● **Task details**
Nothing but the lines from the one containing "See all blogs" through the end of the data below should appear in the answer, each exact and free of pictures.

### Input records ###

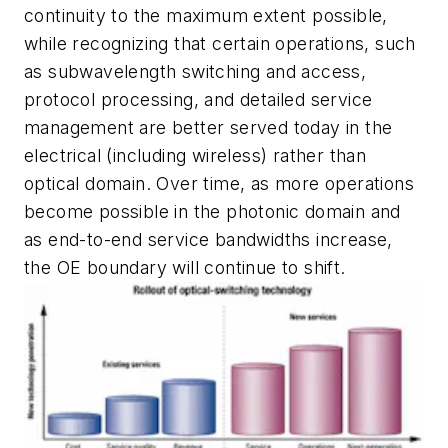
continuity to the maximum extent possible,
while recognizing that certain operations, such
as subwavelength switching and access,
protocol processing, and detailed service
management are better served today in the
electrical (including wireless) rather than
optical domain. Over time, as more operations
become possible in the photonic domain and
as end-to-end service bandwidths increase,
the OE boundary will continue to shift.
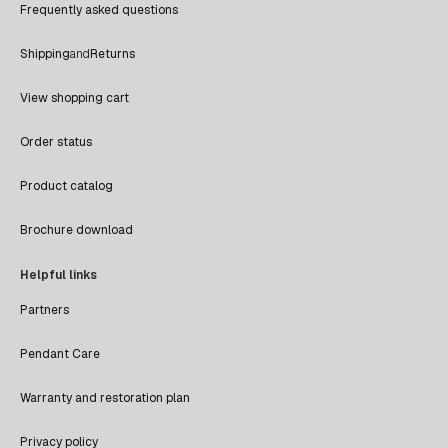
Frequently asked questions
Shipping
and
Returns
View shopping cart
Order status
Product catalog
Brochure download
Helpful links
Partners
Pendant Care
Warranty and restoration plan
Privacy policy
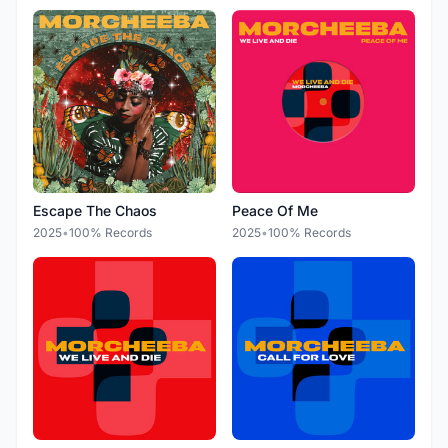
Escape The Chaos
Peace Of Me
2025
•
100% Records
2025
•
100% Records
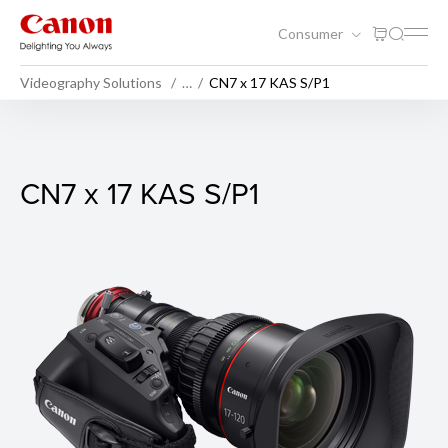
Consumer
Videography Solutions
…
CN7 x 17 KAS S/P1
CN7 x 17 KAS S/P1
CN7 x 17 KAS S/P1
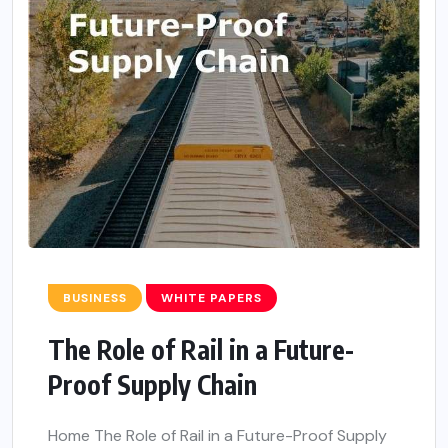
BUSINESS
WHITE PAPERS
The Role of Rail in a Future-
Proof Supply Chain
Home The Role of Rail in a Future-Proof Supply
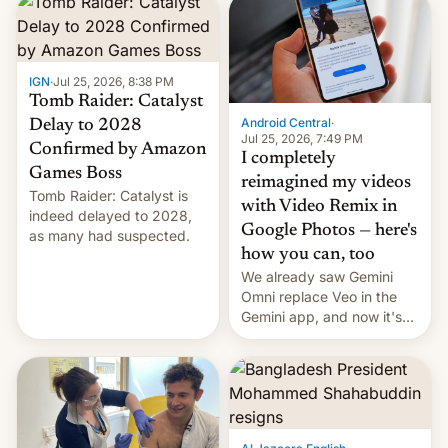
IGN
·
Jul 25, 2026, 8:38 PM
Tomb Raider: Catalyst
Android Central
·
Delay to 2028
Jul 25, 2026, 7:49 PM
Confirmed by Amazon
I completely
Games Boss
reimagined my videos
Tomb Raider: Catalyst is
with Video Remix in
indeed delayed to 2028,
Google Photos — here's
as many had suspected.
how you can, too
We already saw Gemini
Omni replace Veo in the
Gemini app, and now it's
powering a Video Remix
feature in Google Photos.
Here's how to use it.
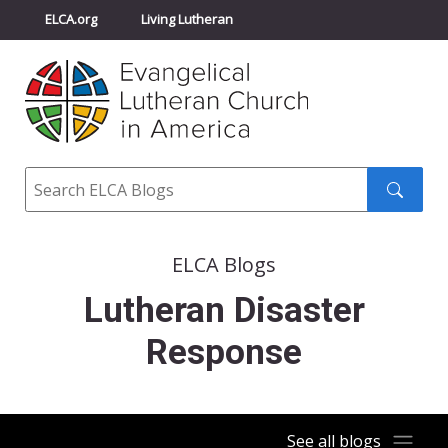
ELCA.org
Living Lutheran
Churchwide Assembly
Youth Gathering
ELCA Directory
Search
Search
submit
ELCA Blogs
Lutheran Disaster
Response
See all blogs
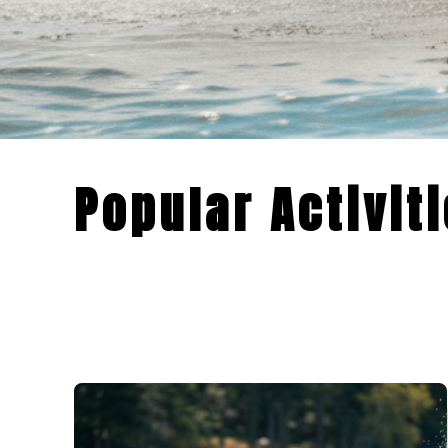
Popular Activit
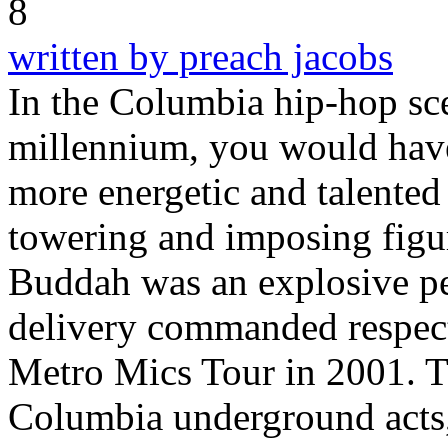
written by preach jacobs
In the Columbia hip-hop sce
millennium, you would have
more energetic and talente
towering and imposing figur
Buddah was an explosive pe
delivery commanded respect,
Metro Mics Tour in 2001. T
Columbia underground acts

###

● **Written answer**
See all blogs
Popular Activit
written by preach jacobs
In the Columbia hip-hop sce
millennium, you would have
more energetic and talente
towering and imposing figur
Buddah was an explosive pe
delivery commanded respect,
Metro Mics Tour in 2001. T
Columbia underground acts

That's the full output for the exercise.